(Data supplied Opens)

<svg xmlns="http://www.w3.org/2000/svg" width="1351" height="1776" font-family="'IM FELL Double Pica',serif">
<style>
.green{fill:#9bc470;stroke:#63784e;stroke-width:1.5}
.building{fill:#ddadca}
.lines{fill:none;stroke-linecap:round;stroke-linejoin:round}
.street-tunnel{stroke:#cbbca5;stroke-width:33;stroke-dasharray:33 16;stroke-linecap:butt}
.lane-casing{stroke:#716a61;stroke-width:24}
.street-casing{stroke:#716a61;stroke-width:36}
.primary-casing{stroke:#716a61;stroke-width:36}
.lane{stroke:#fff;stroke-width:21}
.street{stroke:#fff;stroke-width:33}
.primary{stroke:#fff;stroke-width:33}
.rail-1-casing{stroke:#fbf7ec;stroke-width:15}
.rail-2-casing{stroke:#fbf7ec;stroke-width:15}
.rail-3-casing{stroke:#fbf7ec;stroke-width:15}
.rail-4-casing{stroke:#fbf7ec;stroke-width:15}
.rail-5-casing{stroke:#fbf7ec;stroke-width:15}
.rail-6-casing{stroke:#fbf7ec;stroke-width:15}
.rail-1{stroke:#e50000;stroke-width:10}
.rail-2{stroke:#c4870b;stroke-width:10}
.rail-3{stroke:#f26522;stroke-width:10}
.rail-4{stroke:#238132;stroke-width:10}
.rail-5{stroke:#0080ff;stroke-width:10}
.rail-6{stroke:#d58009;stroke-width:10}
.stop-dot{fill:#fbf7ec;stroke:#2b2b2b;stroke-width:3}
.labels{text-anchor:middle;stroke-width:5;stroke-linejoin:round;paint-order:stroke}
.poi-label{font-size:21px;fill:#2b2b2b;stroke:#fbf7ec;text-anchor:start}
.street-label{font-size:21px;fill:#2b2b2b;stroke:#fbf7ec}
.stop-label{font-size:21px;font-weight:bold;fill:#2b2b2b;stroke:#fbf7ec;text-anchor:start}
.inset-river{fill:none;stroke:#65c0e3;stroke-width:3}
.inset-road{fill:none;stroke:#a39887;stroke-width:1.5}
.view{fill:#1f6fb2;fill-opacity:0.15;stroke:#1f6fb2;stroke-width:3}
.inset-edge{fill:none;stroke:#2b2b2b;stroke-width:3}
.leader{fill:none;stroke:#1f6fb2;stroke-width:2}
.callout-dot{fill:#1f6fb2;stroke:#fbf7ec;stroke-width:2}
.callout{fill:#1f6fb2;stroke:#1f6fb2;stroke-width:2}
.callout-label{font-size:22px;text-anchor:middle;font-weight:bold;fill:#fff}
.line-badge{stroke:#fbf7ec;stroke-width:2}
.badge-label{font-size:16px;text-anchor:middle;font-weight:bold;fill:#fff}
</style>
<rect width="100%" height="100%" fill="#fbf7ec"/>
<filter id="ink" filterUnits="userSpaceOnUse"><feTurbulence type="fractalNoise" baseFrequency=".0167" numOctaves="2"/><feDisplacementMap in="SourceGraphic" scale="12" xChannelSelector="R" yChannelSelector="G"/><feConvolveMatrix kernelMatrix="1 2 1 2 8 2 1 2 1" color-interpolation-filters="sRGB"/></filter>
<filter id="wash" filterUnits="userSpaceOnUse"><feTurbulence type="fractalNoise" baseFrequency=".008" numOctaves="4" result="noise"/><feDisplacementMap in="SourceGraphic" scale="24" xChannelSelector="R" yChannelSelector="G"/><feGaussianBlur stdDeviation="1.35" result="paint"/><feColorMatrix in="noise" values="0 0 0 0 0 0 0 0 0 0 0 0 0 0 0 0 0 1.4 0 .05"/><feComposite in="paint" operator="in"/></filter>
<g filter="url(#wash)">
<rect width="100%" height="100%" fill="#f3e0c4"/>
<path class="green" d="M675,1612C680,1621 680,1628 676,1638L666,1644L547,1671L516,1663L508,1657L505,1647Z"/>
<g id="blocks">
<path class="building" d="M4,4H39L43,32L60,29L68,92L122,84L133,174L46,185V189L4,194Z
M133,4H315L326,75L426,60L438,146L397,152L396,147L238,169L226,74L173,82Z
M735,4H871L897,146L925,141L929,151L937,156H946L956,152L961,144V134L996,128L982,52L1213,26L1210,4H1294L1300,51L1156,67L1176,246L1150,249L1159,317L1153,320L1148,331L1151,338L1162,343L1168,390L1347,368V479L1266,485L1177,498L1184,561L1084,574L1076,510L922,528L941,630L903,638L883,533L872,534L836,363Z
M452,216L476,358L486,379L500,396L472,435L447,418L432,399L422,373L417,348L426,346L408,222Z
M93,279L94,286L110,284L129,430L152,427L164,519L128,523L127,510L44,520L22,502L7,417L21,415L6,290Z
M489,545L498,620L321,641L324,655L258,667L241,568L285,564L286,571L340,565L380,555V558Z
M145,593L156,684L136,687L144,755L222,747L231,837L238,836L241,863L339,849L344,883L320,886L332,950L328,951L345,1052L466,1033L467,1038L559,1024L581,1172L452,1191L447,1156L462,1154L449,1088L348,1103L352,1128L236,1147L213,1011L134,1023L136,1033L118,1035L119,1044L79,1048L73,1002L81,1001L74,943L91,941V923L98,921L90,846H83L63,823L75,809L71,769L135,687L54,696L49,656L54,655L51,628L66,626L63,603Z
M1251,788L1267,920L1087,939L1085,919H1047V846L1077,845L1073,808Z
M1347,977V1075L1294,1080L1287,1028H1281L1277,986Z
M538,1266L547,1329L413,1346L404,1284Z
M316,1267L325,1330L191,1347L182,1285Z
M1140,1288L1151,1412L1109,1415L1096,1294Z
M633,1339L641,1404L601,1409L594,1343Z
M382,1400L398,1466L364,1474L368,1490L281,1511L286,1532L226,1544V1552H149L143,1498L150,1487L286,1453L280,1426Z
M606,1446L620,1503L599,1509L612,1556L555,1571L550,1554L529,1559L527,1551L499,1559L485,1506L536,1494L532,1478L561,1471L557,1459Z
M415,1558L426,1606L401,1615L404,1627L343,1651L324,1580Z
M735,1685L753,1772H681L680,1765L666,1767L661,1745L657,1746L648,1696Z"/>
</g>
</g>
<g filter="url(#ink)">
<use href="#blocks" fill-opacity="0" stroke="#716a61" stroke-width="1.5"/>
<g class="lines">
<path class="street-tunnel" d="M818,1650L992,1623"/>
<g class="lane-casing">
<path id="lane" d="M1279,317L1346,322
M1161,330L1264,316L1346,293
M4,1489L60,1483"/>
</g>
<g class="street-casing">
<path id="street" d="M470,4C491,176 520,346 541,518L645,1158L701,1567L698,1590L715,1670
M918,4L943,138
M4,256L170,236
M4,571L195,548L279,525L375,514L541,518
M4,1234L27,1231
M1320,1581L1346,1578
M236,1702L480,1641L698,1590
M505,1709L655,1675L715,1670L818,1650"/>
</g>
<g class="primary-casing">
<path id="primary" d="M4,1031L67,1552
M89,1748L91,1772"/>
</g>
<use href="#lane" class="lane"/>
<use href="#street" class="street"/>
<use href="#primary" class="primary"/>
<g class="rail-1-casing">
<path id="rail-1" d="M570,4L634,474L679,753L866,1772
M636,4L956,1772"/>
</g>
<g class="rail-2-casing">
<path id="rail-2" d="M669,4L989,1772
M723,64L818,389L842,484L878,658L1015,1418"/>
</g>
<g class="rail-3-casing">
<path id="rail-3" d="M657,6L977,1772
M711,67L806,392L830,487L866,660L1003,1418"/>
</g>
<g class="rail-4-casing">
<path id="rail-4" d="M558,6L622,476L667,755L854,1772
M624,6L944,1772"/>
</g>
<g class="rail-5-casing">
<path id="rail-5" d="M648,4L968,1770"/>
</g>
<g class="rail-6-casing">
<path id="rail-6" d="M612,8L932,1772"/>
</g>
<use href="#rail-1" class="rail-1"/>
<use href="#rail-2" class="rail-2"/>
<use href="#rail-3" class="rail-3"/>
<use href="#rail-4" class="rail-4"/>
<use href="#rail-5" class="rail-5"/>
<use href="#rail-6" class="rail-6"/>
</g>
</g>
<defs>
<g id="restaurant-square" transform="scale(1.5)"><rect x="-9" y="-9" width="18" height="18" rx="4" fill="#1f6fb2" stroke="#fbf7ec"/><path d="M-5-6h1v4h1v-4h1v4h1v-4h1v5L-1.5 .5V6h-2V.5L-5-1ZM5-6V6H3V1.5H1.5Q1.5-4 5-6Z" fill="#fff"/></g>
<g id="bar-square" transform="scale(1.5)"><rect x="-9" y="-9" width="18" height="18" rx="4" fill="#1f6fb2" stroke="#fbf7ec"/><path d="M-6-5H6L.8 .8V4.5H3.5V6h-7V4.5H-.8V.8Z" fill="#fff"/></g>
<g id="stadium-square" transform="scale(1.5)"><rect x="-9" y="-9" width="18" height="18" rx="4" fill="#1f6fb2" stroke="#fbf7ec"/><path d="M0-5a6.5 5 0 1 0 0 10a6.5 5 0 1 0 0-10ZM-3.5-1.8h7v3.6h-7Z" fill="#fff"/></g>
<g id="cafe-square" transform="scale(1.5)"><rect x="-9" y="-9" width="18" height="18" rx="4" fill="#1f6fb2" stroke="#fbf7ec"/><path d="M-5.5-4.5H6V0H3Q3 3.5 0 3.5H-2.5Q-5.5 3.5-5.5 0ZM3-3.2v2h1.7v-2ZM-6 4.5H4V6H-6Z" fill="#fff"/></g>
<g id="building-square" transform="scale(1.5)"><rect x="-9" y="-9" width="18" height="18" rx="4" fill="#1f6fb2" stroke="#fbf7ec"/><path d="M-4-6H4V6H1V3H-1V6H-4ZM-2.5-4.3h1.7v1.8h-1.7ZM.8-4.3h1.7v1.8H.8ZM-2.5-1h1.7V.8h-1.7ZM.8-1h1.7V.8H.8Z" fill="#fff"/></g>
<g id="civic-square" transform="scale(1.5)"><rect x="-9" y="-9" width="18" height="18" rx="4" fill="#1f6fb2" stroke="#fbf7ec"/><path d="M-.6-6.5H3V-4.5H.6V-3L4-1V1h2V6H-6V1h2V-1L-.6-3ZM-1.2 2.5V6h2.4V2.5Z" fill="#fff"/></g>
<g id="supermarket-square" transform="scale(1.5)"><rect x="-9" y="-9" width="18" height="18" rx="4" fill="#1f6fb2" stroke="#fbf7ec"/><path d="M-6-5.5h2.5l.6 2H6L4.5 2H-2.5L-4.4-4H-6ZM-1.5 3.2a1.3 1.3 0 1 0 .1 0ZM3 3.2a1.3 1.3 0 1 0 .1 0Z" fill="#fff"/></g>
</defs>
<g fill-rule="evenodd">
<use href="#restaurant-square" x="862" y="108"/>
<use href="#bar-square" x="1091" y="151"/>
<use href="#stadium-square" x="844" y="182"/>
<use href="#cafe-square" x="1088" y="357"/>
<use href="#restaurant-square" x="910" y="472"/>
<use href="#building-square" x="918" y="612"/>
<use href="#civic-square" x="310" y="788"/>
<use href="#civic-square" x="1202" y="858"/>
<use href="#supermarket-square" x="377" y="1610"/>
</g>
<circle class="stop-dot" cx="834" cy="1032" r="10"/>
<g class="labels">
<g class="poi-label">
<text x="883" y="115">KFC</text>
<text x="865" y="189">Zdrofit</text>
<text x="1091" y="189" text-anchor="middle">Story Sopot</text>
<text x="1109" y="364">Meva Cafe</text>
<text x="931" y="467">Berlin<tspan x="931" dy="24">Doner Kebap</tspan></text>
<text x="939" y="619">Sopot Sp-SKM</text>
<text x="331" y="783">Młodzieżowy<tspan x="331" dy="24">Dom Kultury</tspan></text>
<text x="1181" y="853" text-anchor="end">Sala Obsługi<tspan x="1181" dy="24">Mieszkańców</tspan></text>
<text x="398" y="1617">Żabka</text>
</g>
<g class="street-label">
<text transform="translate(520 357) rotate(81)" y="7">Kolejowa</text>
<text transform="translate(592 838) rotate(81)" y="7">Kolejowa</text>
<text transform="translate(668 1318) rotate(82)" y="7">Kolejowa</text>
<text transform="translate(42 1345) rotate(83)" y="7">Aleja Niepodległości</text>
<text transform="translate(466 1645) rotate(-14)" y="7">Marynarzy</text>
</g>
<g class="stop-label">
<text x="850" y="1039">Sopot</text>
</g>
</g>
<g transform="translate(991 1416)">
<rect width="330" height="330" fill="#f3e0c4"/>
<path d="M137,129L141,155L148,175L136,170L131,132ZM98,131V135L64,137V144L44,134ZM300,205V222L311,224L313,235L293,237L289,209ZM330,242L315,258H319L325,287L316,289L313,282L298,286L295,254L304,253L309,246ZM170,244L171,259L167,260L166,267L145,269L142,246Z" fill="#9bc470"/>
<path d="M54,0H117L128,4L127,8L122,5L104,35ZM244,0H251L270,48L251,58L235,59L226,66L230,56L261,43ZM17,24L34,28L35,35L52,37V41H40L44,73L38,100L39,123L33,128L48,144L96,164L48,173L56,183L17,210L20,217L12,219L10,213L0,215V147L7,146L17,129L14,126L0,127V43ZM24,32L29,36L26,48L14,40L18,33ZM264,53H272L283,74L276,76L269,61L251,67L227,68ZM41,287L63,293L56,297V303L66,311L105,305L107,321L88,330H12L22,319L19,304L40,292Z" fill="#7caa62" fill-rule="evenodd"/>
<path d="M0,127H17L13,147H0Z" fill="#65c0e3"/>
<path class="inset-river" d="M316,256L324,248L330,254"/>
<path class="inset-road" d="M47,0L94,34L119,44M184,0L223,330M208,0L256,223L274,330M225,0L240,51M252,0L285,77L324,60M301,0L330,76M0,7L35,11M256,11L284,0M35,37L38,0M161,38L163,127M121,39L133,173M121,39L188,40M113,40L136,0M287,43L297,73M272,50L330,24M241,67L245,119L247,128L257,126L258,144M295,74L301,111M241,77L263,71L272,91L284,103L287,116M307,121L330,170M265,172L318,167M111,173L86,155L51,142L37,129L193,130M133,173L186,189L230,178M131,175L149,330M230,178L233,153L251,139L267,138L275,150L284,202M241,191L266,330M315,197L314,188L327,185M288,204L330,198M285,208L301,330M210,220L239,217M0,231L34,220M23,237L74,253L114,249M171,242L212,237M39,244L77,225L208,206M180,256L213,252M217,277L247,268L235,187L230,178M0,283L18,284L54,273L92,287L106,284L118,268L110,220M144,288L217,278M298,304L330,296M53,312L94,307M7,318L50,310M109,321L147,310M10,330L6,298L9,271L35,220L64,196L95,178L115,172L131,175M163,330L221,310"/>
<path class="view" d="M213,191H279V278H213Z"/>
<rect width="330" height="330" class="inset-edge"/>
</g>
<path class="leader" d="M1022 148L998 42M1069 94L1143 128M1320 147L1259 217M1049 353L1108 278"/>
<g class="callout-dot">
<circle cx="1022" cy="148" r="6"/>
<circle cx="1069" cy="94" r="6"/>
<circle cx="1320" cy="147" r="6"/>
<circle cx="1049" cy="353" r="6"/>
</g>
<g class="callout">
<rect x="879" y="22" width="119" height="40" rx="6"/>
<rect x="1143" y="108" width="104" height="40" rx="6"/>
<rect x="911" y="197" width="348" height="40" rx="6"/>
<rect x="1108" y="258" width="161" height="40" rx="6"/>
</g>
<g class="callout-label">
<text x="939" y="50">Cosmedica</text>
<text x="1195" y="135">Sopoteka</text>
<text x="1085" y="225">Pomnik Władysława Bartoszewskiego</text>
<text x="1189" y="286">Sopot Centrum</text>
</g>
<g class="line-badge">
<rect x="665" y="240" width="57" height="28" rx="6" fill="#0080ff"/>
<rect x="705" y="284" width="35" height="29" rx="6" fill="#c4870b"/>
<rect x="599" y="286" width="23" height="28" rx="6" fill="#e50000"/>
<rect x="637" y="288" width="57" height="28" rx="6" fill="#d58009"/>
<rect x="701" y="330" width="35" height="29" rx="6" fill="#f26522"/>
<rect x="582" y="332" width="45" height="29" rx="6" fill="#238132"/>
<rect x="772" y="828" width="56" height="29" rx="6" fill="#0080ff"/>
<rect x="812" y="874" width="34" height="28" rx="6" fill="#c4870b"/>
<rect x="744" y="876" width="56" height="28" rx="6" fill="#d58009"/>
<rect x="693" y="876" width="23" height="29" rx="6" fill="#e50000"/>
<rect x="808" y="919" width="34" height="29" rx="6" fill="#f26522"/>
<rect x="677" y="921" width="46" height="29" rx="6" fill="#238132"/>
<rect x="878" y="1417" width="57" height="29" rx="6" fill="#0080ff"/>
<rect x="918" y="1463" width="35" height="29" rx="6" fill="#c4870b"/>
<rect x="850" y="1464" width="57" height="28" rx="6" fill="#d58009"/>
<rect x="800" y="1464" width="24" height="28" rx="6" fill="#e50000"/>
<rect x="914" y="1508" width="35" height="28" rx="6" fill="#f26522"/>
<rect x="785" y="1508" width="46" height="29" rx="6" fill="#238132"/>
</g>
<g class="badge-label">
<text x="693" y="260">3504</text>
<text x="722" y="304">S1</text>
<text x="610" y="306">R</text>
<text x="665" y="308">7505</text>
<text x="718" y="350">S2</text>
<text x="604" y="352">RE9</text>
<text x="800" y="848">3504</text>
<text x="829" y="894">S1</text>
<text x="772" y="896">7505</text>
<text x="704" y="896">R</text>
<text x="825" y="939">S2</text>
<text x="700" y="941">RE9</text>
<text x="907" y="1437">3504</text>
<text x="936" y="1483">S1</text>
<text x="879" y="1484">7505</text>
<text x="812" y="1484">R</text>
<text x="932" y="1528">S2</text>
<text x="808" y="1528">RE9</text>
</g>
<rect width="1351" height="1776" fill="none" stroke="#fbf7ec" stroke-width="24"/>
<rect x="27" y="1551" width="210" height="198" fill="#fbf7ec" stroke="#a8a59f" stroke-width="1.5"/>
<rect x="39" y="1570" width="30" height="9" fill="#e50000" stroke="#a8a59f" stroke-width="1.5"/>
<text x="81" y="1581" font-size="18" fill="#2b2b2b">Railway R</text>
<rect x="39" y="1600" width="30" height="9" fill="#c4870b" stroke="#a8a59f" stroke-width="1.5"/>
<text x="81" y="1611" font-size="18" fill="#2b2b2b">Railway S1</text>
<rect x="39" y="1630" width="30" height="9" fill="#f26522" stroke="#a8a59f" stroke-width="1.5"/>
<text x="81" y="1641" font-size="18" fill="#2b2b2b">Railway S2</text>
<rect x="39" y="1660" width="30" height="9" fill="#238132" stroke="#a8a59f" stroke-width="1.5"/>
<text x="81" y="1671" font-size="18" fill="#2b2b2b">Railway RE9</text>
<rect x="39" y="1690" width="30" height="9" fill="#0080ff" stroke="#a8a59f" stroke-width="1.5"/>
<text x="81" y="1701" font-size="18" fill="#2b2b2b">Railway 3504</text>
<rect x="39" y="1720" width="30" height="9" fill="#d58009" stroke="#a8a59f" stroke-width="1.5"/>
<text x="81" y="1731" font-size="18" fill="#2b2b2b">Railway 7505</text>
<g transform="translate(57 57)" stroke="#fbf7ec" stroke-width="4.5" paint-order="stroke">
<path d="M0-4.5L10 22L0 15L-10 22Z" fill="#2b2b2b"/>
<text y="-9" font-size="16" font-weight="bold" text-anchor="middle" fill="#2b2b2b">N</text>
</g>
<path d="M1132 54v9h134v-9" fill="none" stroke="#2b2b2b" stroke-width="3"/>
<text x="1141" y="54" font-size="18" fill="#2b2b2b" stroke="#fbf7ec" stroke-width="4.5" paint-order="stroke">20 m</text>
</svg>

(Data supplied Closes)

## What you are asked to do
Whenever a line above includes "feDisplacementMap", copy it in full.

## Written response
<filter id="ink" filterUnits="userSpaceOnUse"><feTurbulence type="fractalNoise" baseFrequency=".0167" numOctaves="2"/><feDisplacementMap in="SourceGraphic" scale="12" xChannelSelector="R" yChannelSelector="G"/><feConvolveMatrix kernelMatrix="1 2 1 2 8 2 1 2 1" color-interpolation-filters="sRGB"/></filter>
<filter id="wash" filterUnits="userSpaceOnUse"><feTurbulence type="fractalNoise" baseFrequency=".008" numOctaves="4" result="noise"/><feDisplacementMap in="SourceGraphic" scale="24" xChannelSelector="R" yChannelSelector="G"/><feGaussianBlur stdDeviation="1.35" result="paint"/><feColorMatrix in="noise" values="0 0 0 0 0 0 0 0 0 0 0 0 0 0 0 0 0 1.4 0 .05"/><feComposite in="paint" operator="in"/></filter>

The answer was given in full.